Escapism and Political Trends
With the reelection of Donald Trump come more challenges for authors, and a lot of uncertainty. Universities are closing cultural studies departments. Corporations are shuttering diversity initiatives. And publishing imprints are trying to adjust to the changing electorate with short-sighted and counter-productive measures that will likely dull the diversity of authors published and promoted in the next decade.
With this new reality comes a hint of the artistry of deflection, of lessons about the world we live in couched in fantasy and science fiction. Some of the best work of the 20th century was written under official or unofficial censure that drove metaphor and allusion to the fore of authors’ toolboxes.

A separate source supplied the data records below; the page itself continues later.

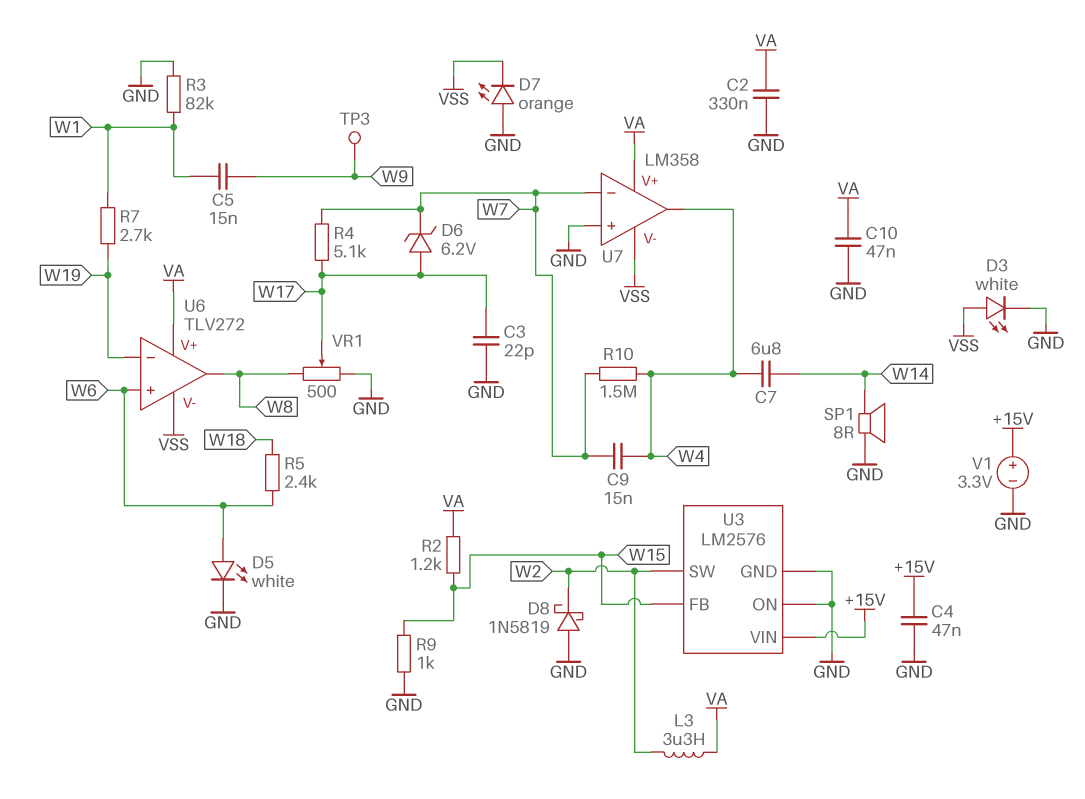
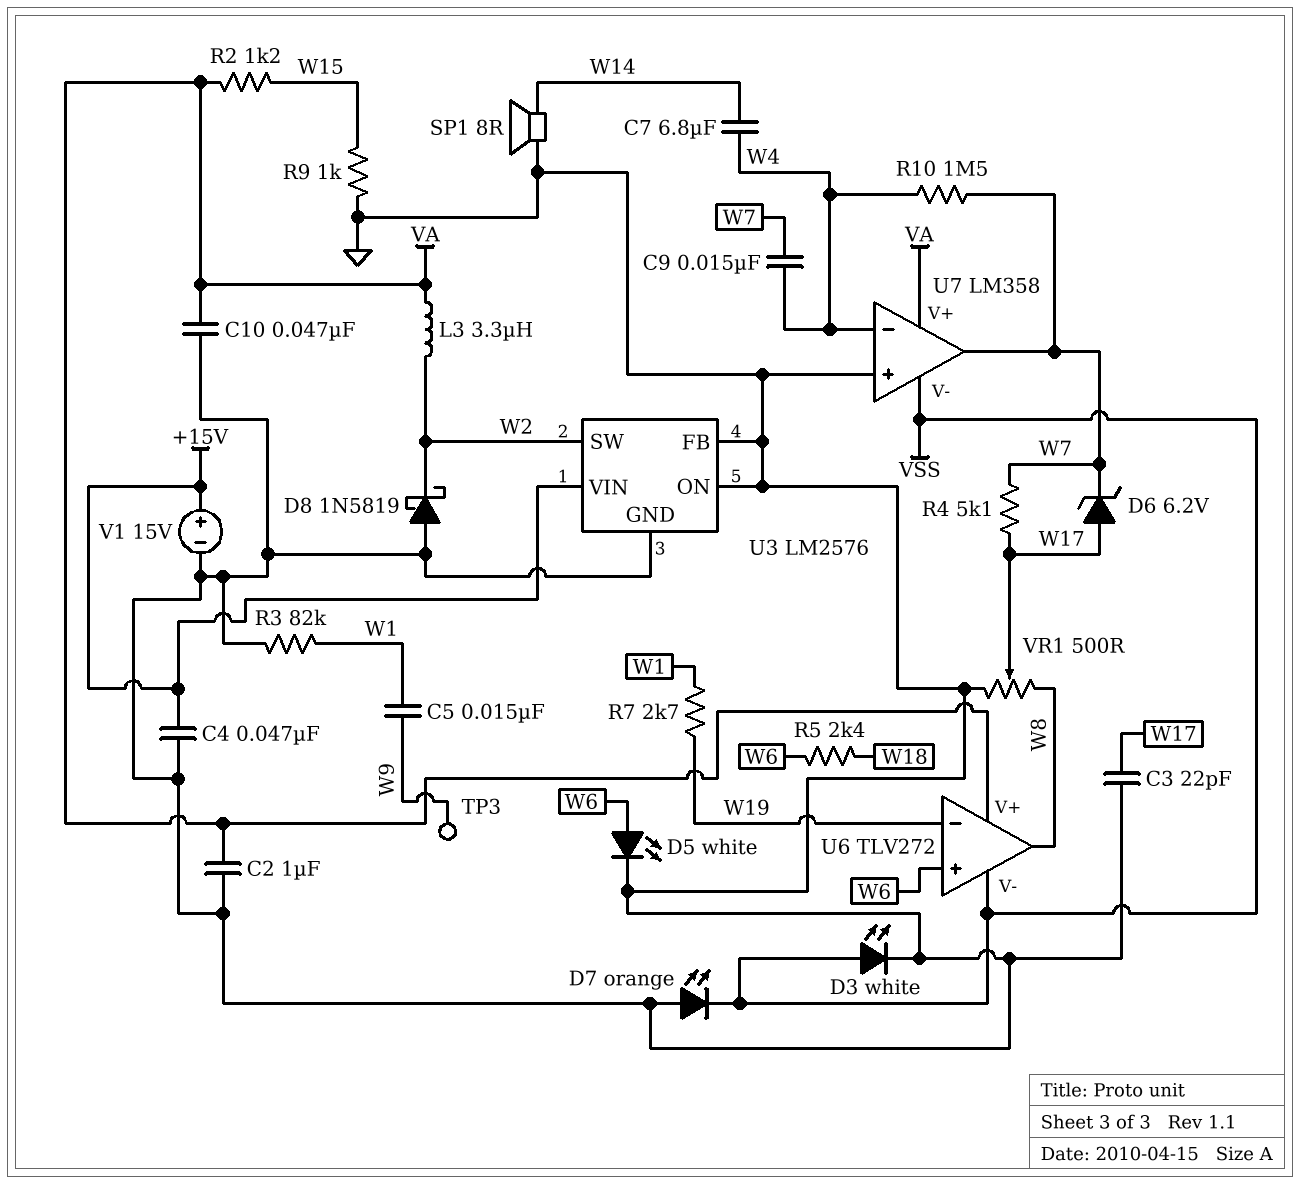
C2: 330nF (GND, VA) -> 1uF (GND, VA)
U3 pin FB: W15 -> GND
U7 pin in-: W7 -> W4
U7 pin out: W4 -> W7
V1: 3.3V (plus +15V, minus GND) -> 15V (plus +15V, minus GND)

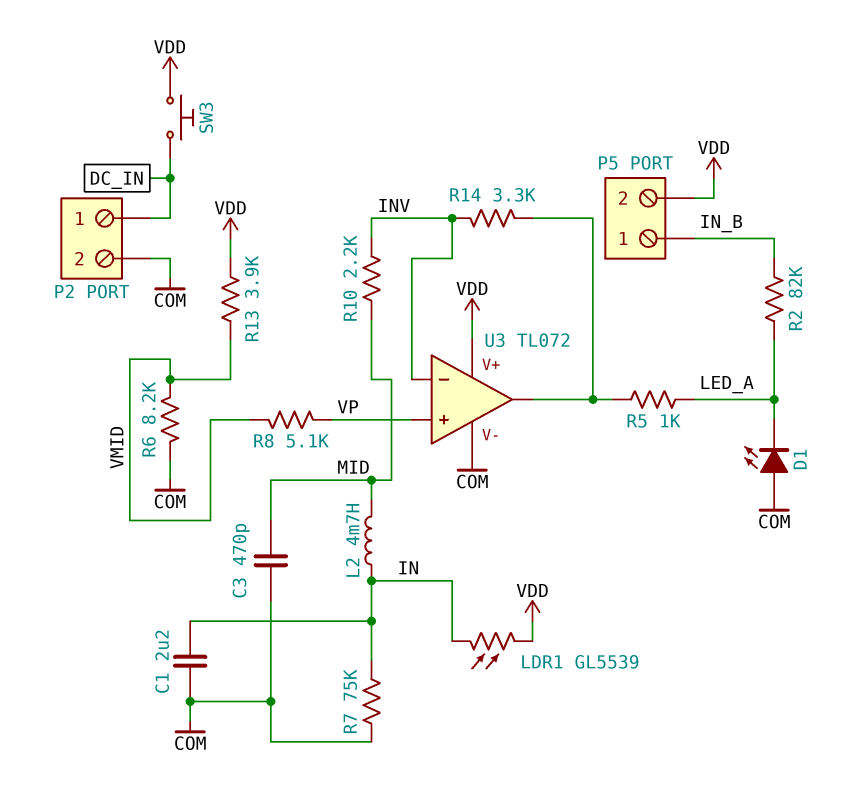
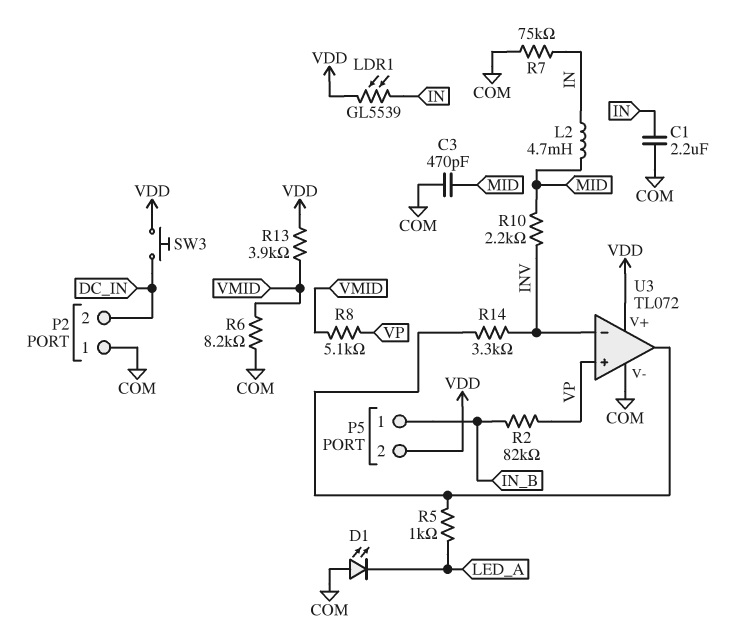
P2 pin 1: DC_IN -> COM
P2 pin 2: COM -> DC_IN
R2: 82k (IN_B, LED_A) -> 82k (IN_B, VP)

Whether tackling political polarization or the cultural conservatism of our present world, authors will have to explore their imaginations to find ways to thread the needle of being legible to readers and obscured to the individuals who would ban books or spark online witch hunts. The challenge is daunting, but it has been climbed before.
Free Time on the Wane
COVID brought the paradox of work-life balance into focus for many Americans, who have long struggled to make time to live their personal lives in the shadow of hustle culture and economic pressure. Work From Home, Do Not Disturb settings, and Mindfulness became not only buzzwords but ways to fight back against encroaching 24-hour availability to employers. But the inflation crisis of the past two years has made this new focus nigh impossible for millions of Americans who are now fighting to keep jobs, picking up a second or third job to keep the bills paid, or battling debt and depression the best they can.

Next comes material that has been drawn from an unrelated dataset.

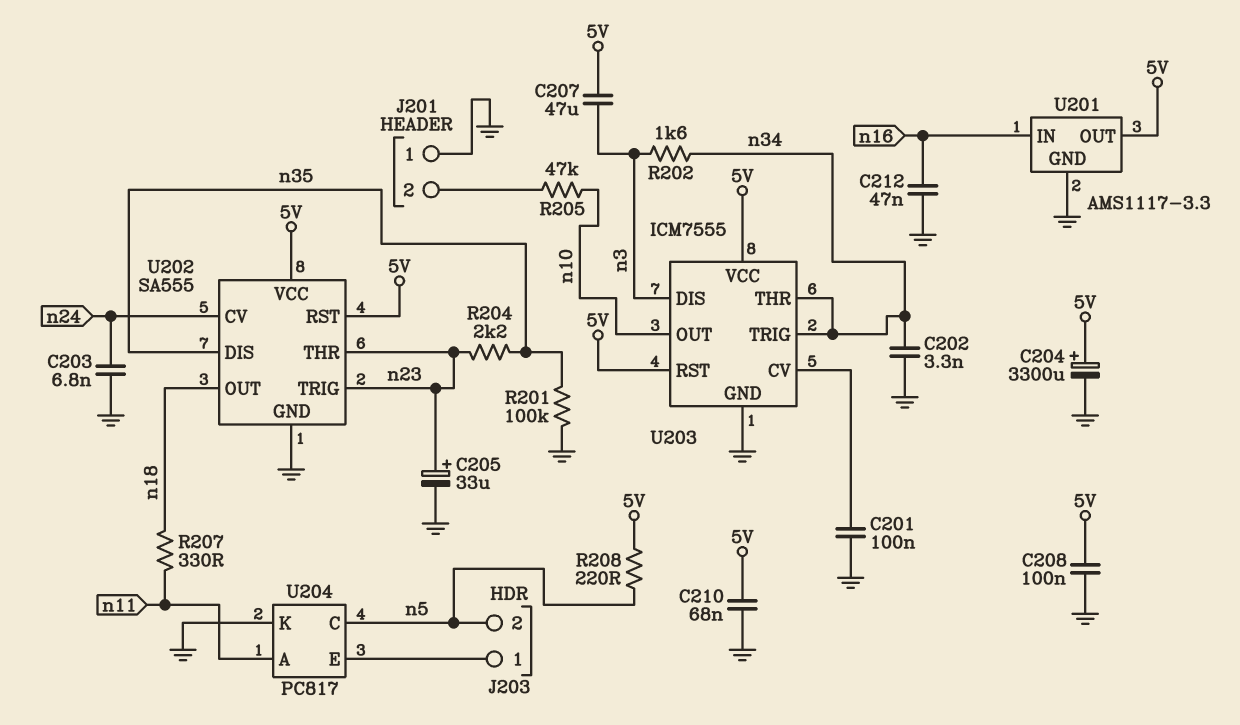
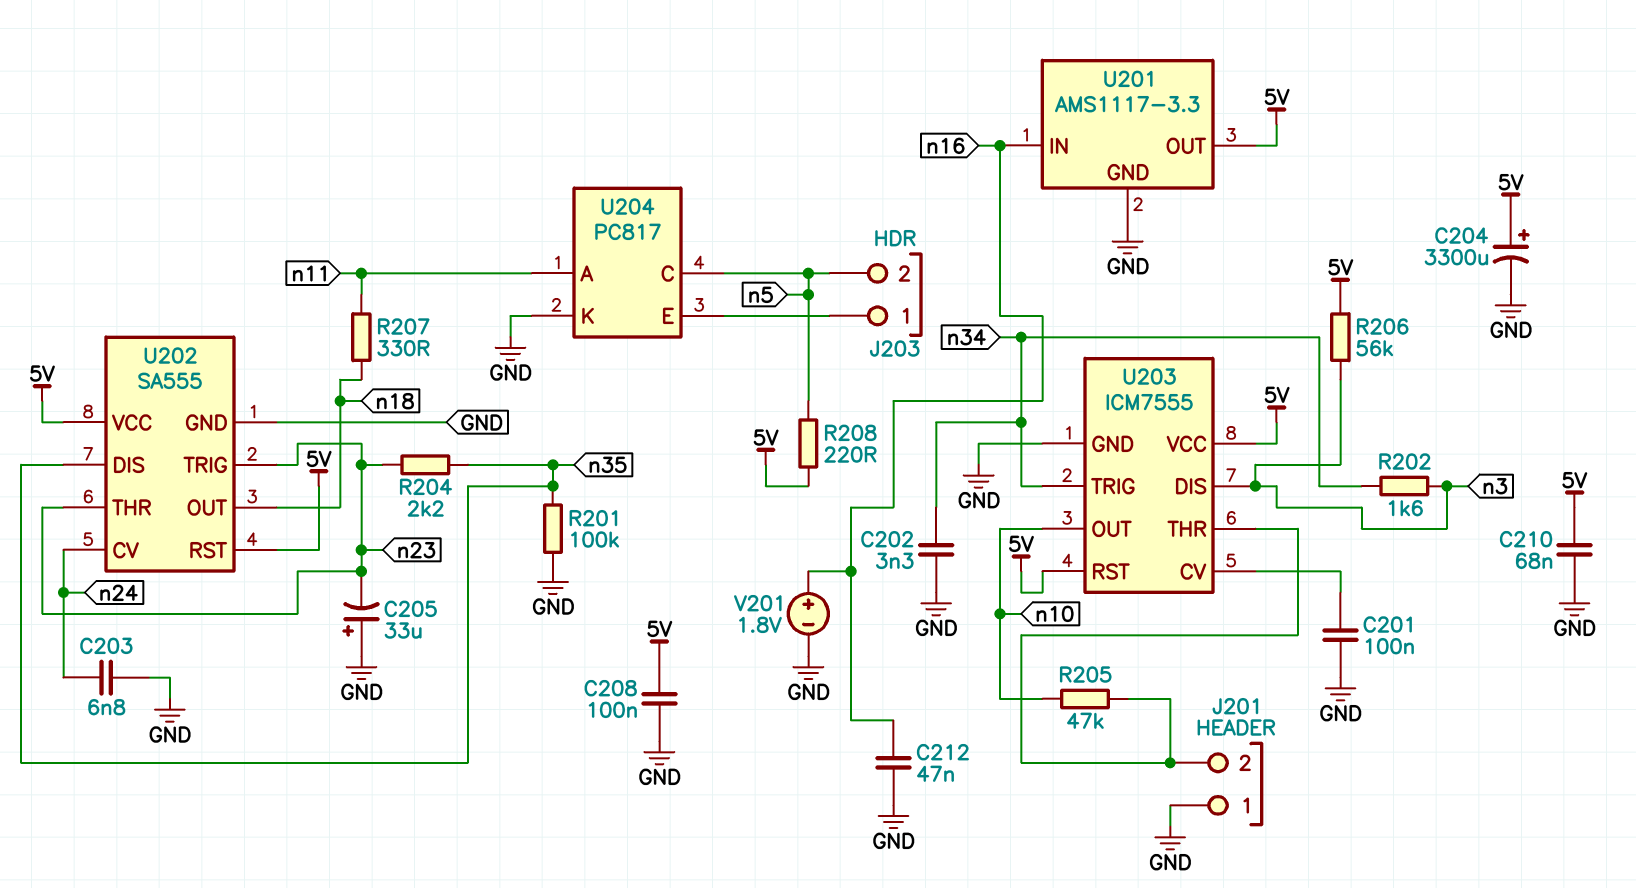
C205: 33uF (plus n23, minus GND) -> 33uF (plus GND, minus n23)
C207: 47uF (5V, n3) -> none
R206: none -> 56k (5V, n3)
U203 pin THR: n34 -> J201/2
V201: none -> 1.8V (plus n16, minus GND)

Output per worker has increased over 300% in the past seventy-five years, yet the forty-hour work week remains the same. At the same time, obligations of home, chores, social media, and maintenance have grown, and the purchasing power of a forty-hour-a-week job has not kept up with life expenses. Other factors limit free time as well: on average, parents get between ten and twenty minutes of free time a week—that’s it! Stress about how to spend free time has overtaken actually spending it in some cases, with optimization bleeding from work into play with disastrous consequences. Optimization of leisure time, or accumulation of unique experiences, has become a goal greater than enjoyment of leisure time for many people.

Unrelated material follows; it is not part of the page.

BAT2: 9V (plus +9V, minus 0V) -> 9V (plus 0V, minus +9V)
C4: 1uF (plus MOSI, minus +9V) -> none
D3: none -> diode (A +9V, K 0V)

This optimization of free time does have a silver lining though: people who feel like they have accomplished more with their free time feel more content with how they spent their time. Writers can use this to their advantage by acknowledging that writing is a leisure activity, that they have invested time towards a goal that can have tangible results that benefit their life. Without the expectations of needing to provide a living wage or maximize results with AI or other shortcut tools, aspiring authors can see their writing time as well spent, unique experiences that express the human condition through self-expression.
Editors, book cover artists, visits to conferences and other investments towards their goal of publishing are all steps towards a goal that deserves commitment but demands whimsy, that needs imagination but is strengthened by discipline, and that adapts to the world we live in while subverting it.
In 2025, authorship still survives though it is beset on all sides. It means more to the authors who work hard on their own creations than those who take shortcuts to production or creativity. And the readers out there will continue to enjoy books, no matter how they experience them.